Good luck & enjoy your new Home Place,

Supergas :texasflag


----------



## Bregier79 (Jun 6, 2012)

Boy - might have to look at some tractors after all


----------



## Wado (May 15, 2011)

I saw a cute sign in a shop in Kerrville that said "Paradise Ain't Cheap". Wish I had bought it. I went to get a tractor like you are describing and thirty five thousand bucks later I walked out of the Kubota place. I am regretting it to this day because it wasn't big enough. I think Kubota Or Deere has something for you but I guarantee it isn't a zero turn. I bought a small Kubota 1860 diesel garden tractor with a 54" belly mower and a 42" tiller that is about the best thing I have ever used for mowing and garden work, but not worth a hoot for brush hogging. You can get a tiny brush cutter for it and mine is valved for a loader but to me those additions to a small piece of equipment would be a waste of money. I watched a guy try to use a loader on one and all he did was spin. The thirty five grand was for a fifty one horse shuttle shift tractor with a cab, a/c, and loader with a six foot heavy duty Rhino brush cutter. Oh, I forgot the forty six hundred dollar trailer to move it. I have a different situation with a lot of property and my advice is don't get a pee wee rig. Thirteen acres ain't nothing to sneeze at. Thirty five horse with a loader (quick detach or skid steer detach) a good brush cutter and maybe a finish mower will tame thirteen acres down to where you can handle it. And you will make a lot of friends. I had a zero turn too, great for lawns but that's about it. Good Luck.


----------



## Bregier79 (Jun 6, 2012)

I'm now hell bent on the L3200 - my local dealer offered a pretty good price and I'm going over to chat in person on Friday


----------



## blk_fxstc (Aug 2, 2012)

Bregier79 - sent you a PM yesterday on something you may be interested in. Thanks-


----------



## Supergas (Nov 30, 2004)

*L32 = 32 hp*

I don't think you are getting enough tractor..

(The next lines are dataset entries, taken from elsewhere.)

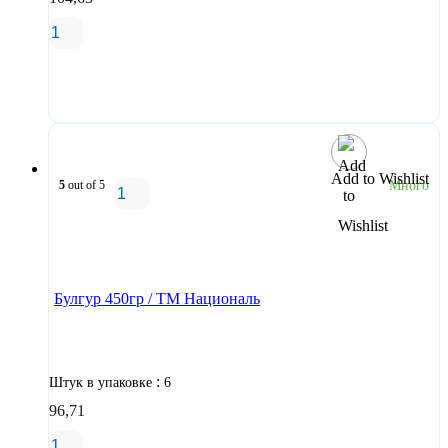
В корзину
Add to Wishlist
5
out of 5
Много
В корзину
Булгур 450гр / ТМ Националь
:
Штук в упаковке
6
96,71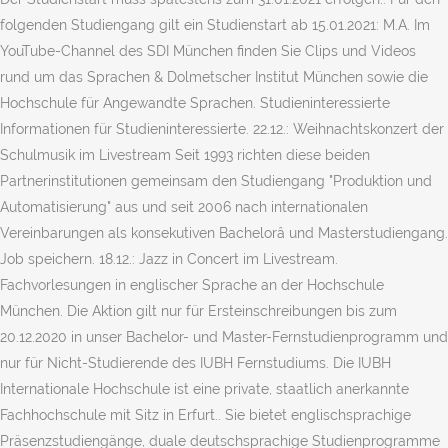
folgenden Studiengang gilt ein Studienstart ab 15.01.2021: M.A. Im
YouTube-Channel des SDI München finden Sie Clips und Videos
rund um das Sprachen & Dolmetscher Institut München sowie die
Hochschule für Angewandte Sprachen. Studieninteressierte
Informationen für Studieninteressierte. 22.12.: Weihnachtskonzert der
Schulmusik im Livestream Seit 1993 richten diese beiden
Partnerinstitutionen gemeinsam den Studiengang "Produktion und
Automatisierung" aus und seit 2006 nach internationalen
Vereinbarungen als konsekutiven Bachelorâ und Masterstudiengang.
Job speichern. 18.12.: Jazz in Concert im Livestream.
Fachvorlesungen in englischer Sprache an der Hochschule
München. Die Aktion gilt nur für Ersteinschreibungen bis zum
20.12.2020 in unser Bachelor- und Master-Fernstudienprogramm und
nur für Nicht-Studierende des IUBH Fernstudiums. Die IUBH
Internationale Hochschule ist eine private, staatlich anerkannte
Fachhochschule mit Sitz in Erfurt.. Sie bietet englischsprachige
Präsenzstudiengänge, duale deutschsprachige Studienprogramme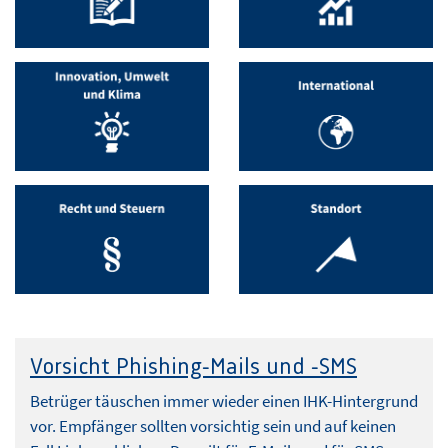
Vorsicht Phishing-Mails und -SMS
Betrüger täuschen immer wieder einen IHK-Hintergrund
vor. Empfänger sollten vorsichtig sein und auf keinen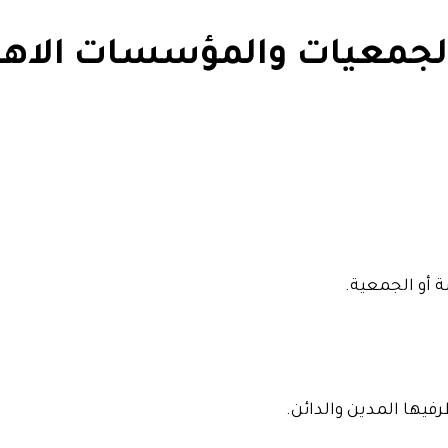
بالجمعيات والمؤسسات الاهل
 أو الجمعية.
فيها المدين والدائن.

If you are going to run a 6 ft shredder, remember the gear box is 40 HP.. my JD is 40 HP with 38 @ PTO & I run a 6 ft unit.. most of the time I never bog it down, but I have a couple of times...

Just be careful because for a little more, you can have the one you really need.. either Kubota or JD.. the only two I would even consider.. & I am a JD fan..

Good luck,

SG :texasflag


----------



## BATWING (May 9, 2008)

Depends on your budget and how things work out but at some point you will pretty much need a few pieces of equip to maintain your property. To start the tractor with front loader and 4wd in at least a 28HP, small compact if wooded will be needed to clear brush and rough mow pasture, move dirt, clean up. After that and you have a good grass etc a good commercial grade riding mower will be needed to maintain.

Im on my 2nd 5 acre property in Magnolia and when heavily wooded the small compact tractor was perfect for maneuvering and traversing the landscape to clean it up. The loader came in handy for burn piles, moving dirt, mulch, rock etc. Now thats has been done I only use my tractor to groom the horse arena and I can maintain the grass with a zero turn finishing mower.


----------